So, is there any non-emotional reason why I should bother to listen to these guys?
Back in 2004, after extensive research, I finally moved my large MP3 collection off of my linux server and on to my first MP3 player, an iPod, and it was a slam dunk. For me and my music collection it's all about iTunes, and back in 2004 the only alternative was WMP 9, which I'm sure we can all agree is complete junk, so the choice then was obvious. And since then Apple has continually updated and improved both the desktop and client software, while adding new features such as podcasts. As I said, for 2004 it was an absolute slam dunk.
Since then there have been lots of attempts to entice me to upgrade my old iPod; features like Photos, Video, FM Tuners, etc., from either Apple, 3rd parties, and other MP3 manufacturers, all of which have meant nothing to me. I've been quite determined to keep the old iPod until its hard drive dies. With all of the new competition on the market, including Microsoft's Zune, it's ironic that the only new product I've seen that has made me even consider upgrading is iTunes 7, with its gapless playback and additional playlist fields (Skip Count, Last Skipped, etc.) which aren't available on the old 3G iPod.
The other MP3 manufacturers have added lots of technical features to complete against the iPod, but in my opinion Apple still does the best job of addressing the needs of the real music fan.
ENDUT! HOCH HECH!
How many times have we seen the iPod killer story? If it's not the sony "walkman" it's the MS Zune. There've been iPod killer stories ever since Gen 1 hit it big. And yet everyone keeps buying iPods, more or less ignoring the so-called competition.
Something, somewhere will make the iPod obsolete, but it isn't going to be another mp3 player, and it's definitely not the Zune; having said that, I can't wait to see what it's going to be. Til it gets here, I'll just continue adding to my iPod collection. The latest edition just arrived Friday morning by Fed Ex and it's gorgeous. Sorry, MS.

> **DATA EXCERPTS**:
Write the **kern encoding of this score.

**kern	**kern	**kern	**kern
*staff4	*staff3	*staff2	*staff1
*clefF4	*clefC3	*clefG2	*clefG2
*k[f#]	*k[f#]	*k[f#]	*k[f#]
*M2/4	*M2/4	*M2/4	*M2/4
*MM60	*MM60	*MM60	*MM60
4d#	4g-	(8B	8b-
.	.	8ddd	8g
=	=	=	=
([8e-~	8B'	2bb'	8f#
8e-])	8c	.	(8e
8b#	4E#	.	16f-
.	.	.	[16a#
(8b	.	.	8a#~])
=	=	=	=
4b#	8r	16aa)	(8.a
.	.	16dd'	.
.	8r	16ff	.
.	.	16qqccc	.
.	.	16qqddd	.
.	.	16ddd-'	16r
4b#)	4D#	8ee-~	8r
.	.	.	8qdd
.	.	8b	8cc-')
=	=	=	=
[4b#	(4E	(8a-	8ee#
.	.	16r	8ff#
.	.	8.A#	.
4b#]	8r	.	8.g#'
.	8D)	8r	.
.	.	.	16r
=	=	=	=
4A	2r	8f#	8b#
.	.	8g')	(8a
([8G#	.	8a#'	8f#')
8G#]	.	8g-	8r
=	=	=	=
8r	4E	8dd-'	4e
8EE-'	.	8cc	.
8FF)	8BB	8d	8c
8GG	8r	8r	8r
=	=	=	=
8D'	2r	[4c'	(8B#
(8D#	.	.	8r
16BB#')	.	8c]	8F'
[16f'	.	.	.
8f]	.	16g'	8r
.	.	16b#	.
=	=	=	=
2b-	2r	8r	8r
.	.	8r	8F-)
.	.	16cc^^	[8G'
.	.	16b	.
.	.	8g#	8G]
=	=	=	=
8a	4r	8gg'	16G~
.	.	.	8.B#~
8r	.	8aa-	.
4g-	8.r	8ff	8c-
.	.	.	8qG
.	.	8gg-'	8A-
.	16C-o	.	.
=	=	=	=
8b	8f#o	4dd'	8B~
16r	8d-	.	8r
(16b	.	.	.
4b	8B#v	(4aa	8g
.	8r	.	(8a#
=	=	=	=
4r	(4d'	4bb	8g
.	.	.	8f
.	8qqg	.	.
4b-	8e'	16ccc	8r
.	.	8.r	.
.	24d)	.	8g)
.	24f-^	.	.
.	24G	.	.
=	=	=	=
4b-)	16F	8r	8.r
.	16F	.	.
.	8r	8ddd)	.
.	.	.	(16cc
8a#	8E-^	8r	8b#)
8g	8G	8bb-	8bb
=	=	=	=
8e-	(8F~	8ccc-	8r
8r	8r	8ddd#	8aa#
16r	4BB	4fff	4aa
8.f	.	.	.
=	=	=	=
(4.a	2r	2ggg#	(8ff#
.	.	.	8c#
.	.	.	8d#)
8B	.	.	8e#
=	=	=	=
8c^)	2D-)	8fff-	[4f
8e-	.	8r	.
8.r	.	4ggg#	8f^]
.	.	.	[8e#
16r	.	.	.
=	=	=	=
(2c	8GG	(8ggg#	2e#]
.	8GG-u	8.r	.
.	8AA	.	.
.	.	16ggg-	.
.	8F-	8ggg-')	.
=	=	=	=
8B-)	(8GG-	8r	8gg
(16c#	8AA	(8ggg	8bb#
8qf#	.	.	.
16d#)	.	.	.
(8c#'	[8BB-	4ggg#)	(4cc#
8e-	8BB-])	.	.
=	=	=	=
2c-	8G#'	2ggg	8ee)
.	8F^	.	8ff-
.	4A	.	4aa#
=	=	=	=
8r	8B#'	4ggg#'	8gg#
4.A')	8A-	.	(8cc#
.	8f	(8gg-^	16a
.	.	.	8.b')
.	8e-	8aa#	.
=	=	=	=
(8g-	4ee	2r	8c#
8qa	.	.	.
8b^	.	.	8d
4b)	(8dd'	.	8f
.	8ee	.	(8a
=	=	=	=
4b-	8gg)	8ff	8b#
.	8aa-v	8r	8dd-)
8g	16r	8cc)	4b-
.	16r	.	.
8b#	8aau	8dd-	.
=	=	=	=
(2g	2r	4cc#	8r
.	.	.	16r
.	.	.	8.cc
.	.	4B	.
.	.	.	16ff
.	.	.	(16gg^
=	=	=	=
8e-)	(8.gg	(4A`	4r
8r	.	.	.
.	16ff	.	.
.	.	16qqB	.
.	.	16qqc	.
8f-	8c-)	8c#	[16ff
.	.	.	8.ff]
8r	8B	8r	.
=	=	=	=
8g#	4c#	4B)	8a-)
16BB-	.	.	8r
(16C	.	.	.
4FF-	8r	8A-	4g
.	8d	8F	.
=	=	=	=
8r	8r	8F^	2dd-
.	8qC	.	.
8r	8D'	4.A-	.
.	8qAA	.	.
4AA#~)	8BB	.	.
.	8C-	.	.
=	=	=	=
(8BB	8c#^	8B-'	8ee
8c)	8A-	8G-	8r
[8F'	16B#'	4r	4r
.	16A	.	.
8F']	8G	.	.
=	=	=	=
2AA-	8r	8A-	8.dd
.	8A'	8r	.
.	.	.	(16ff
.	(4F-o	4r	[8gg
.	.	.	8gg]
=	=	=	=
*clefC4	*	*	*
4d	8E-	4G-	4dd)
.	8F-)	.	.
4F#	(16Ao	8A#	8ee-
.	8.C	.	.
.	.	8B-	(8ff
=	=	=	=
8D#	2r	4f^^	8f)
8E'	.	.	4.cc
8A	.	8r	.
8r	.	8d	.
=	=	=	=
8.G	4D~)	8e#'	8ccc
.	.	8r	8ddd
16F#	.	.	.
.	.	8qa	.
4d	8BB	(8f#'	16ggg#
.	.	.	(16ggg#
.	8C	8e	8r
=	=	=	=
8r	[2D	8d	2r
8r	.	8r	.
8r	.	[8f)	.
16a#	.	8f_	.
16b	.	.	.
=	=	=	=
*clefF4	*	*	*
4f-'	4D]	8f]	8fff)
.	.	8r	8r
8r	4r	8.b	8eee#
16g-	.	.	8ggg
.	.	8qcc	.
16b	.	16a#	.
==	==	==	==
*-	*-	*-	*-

> **PROBLEMS TO SOLVE**:
1) Do these statements agree with the iPod post? Answer yes or no for each, quoting the words of the post that decide it.
(a) The writer's first MP3 player was an iPod.
(b) FM tuners made the writer want to upgrade the old iPod.
(c) The writer expects another MP3 player to make the iPod obsolete.
2) Can you write what comes next in the iPod post, picking up after its final sentence?
The data have nothing to do with the iPod post.

> **TASK RESPONSES**:
1)
(a) Yes: "on to my first MP3 player, an iPod"
(b) No: "features like Photos, Video, FM Tuners, etc., from either Apple, 3rd parties, and other MP3 manufacturers, all of which have meant nothing to me"
(c) No: "it isn't going to be another mp3 player"

2)
Moral indignation is jealousy with a halo - H. G. Wells
No player that's currently on the market can do podcasts half as well as the iPod/iTunes combo. For some people podcasting may be irrelevant. For others it's the sole reason they bought an iPod. Apple keep their player on the edge of what's new end trendy on the net and that's why they get the lion share of the market as a result. Until those "also ran" copycats manage to emulate all of iPod/iTunes great features they are doomed to languish in single percentage points of market share.
Your pizza just the way you ought to have it.
What Apple has done, and is continuing to do, is forcing the "content producers" to stop the chain of forced redundacy. My father replaced discs with 8 tracks with LPs. I replaced tapes with LPs with CDs. Now with music in MP3 form, will I every have to buy an old song again. No. Do I think it was easy for Apple to convince the music label to give up this cash cow. No, even though the labels had little choice because it was the only way to have sales. However, Apple has done us a great favor by insisting on a reasonable price.
Now that the labels have done the hard work, all the other electronic manufacturers are on the band wagon, claiming superior products. The problem is that I buy music in WMP format, I am not any better off than just buying a CD. So I have a choice of buying a player whose songs might have a limited lifetime, or a player that will likely be supported for a long time. Face it, MS has already given up on play for sure, so how long will those songs be useful?
But music isn't really the issue. Apple is moving against the movie studios, and right now video is not even a huge issue. A good quality half hour show is going to be twice as big as a good quality copy of a CD. Other than hugely popular shows, the level of sharing of movies is not as great as music. And despite the fact that the movie studios are not a present threatened, Apple is still forcing them to make deals that will force a new model of making money, even more so than the VCR, which was a huge cash cow, and now the DVD.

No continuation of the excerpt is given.